In Preševo bin ich mit einer weiteren Freiwilligen angekommen, Andrea, auch aus Zug. Da standen wir nun, vor dem One Stop Center, wo sich alle Flüchtlinge registrieren lassen müssen.

Die Sonne schien so schön, dass ich auf der Hinfahrt im Taxi noch dachte, 50 Paar Socken zu viel eingepackt zu haben. Aber ich merkte schnell, wie recht ich mit meiner Regel hatte. Ohne Bewegung fing ich schnell an zu frieren.

Ich konnte die Aussage der vielen Freiwilligen, die bereits vor mir in Preševo waren, endlich verstehen: Dass die neuankommenden Flüchtlinge so rasch wie möglich weiterziehen möchten. Ich schaute ihnen zu, wie sie zügig eine Art offenes Labyrinth durchschritten, die einen hatten praktisch nichts dabei, die anderen gingen schwer beladen einen Schritt nach dem anderen.

Dann ging es an die Arbeit, beziehungsweise stand ich zum ersten Mal in unserem Essens- und Teezelt mit den anderenVolontären von Borderfree. Grosse Erklärungen waren nicht nötig, ausser dass ich nun weiss, wie das Rezept für die beste Suppe und den besten Tee geht.

Ich habe manche Gesichter zwei oder drei Mal gesehen beim Austeilen, und keiner lief ohne ein grosses Danke oder Kompliment davon. Ja, eigentlich haben sich einem Tag noch nie so viele Menschen bei mir bedankt.

Vanja, die Präsidentin von Borderfree, führte mich danach durch das Registrierungscamp für Flüchtlinge, das ganz anders war als in meinen Vorstellungen. Wir hatten Glück, dass beim Eingang keine grosse Schlange war, und so kamen wir gleich bei der Gepäckkontrolle an, wie man sie auch an jedem Flughafen kennt. Um die Angestellten ein wenig auf den Arm zu nehmen, liessen wir unsere Rucksäcke auch durch den Scanner laufen.

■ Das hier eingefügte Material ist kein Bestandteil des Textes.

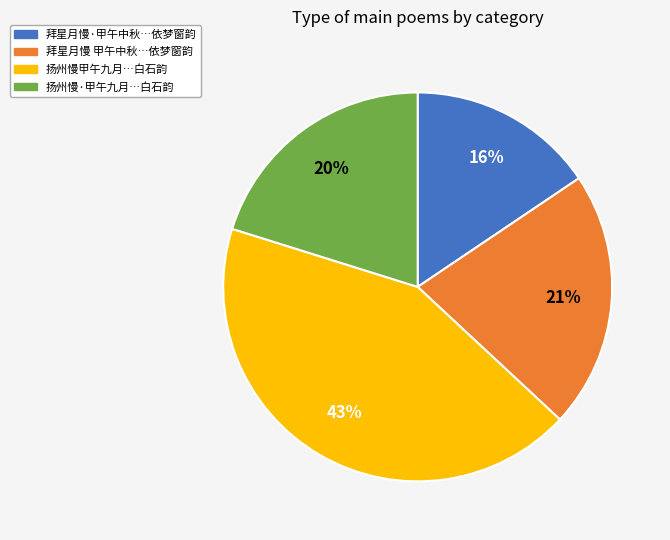

Does any single category account for the majority?

No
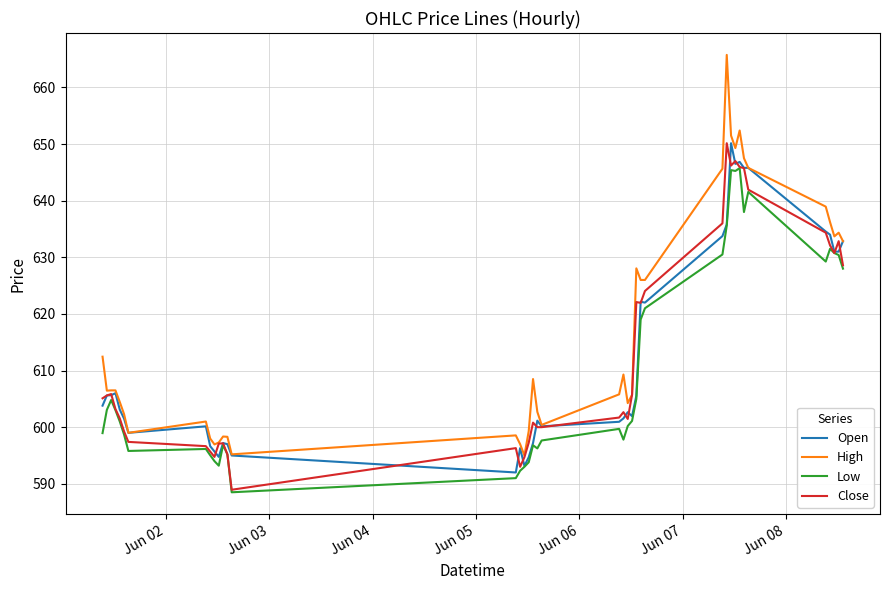

Which series has the widest spread of values?

High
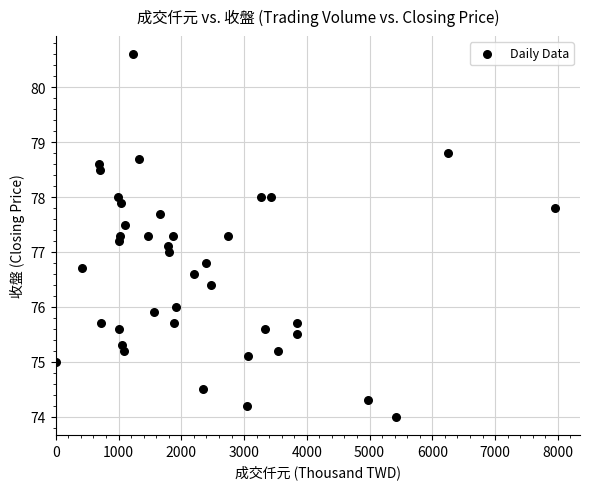

What is the range of Y values (max minus min)?

6.6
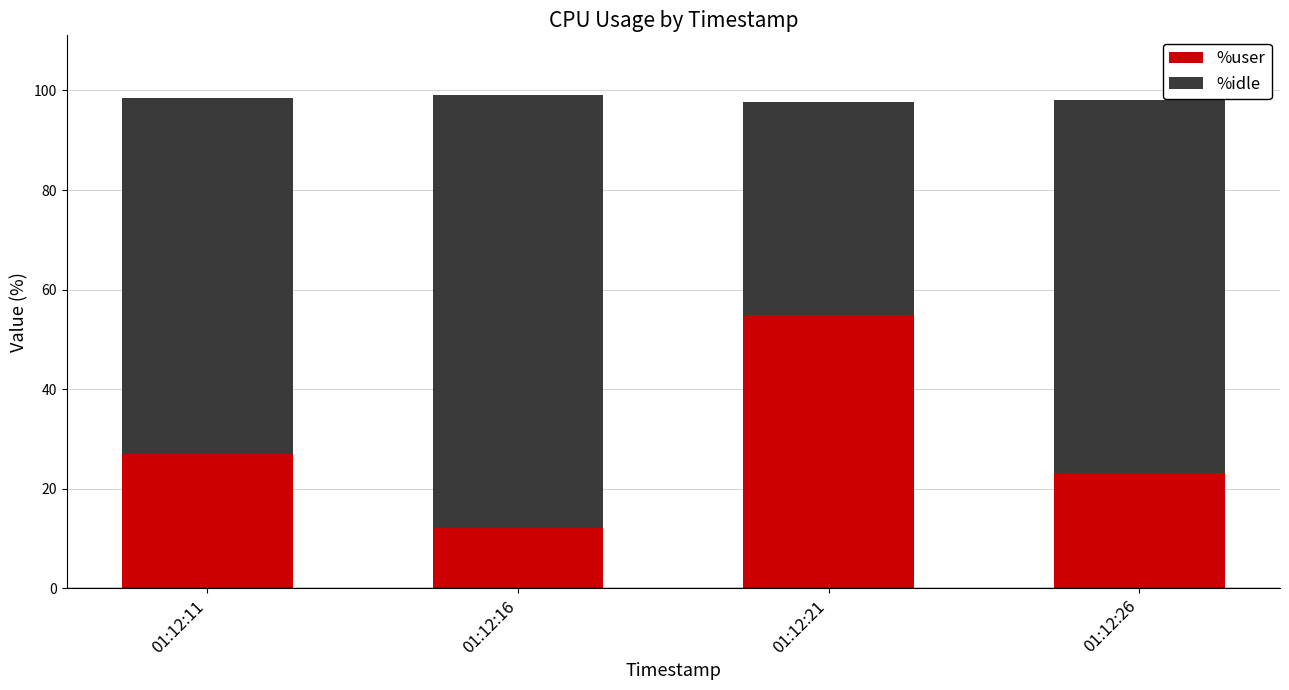

At which label is %user closest to 33?

01:12:11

Kaum waren wir bei unserem Zelt zurück, klingelte das Telefon. Die Organisation «Save the children» bat uns zu kommen, da ein minderjähriger Flüchtling allein unterwegs war und kein Geld für ein Zugticket hatte.

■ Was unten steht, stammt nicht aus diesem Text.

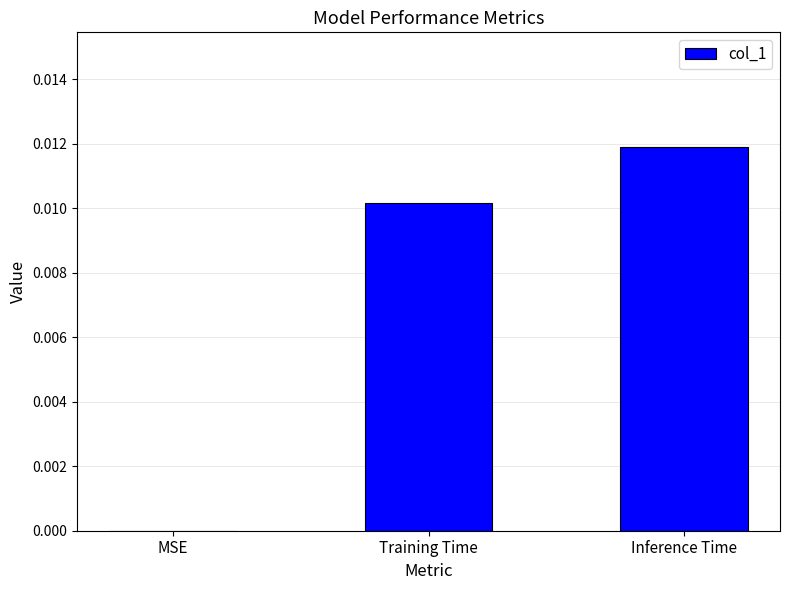

At which category does the chart reach its peak across all series?

Inference Time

Ob seine Eltern noch leben weiss ich nicht, viel wichtiger war es, ihn einer Gruppe zuzuteilen, da er in seinem Alter alleine nicht reisen darf. Ob ich in seinem Alter auch so viel Mut gehabt hätte, einen solchen Weg auf mich zu nehmen? Ich glaube kaum. Am liebsten hätte ich ihn begleitet.

Bald hiess es dann,ein Zug werde in Kürze ankommen, und die Leute sollten nicht auf dem Gleis stehen, da er sonst nicht einfahren könne. Ich spürte zum ersten Mal so etwas wie ein Stechen in meinem Magen, nach all den Fragen der Flüchtlinge: Wie lange sie noch warten müssen oder ob sie mit ihrer ganzen Familie Platz haben, Fragen, die ich leider nicht genau beantworten konnte.

Unterdessen kam es zwischen einigen zu einem Konflikt, der zum Glück durch unser Eingreifen – «Stop, aufhören, und passt auf die Babys auf!» – schnell gelöst werden konnte. Die Anspannung nach stundenlangem Warten konnte ich deutlich spüren.

Als der Zug eindlich ankam und sich alle vor die Türen verteilten, um hineinzustürmen, fiel mir ein ganz bezaubernder kleiner Junge auf. Er hatte sich ganz ängstlich an seinen Vater geklammert. Ich lächelte ihm zu und streckte ihm meine Hand aus. Er nahm sie sofort und strahlte zurück. Manchmal reicht so wenig, um einen Menschen in Not glücklich zu machen.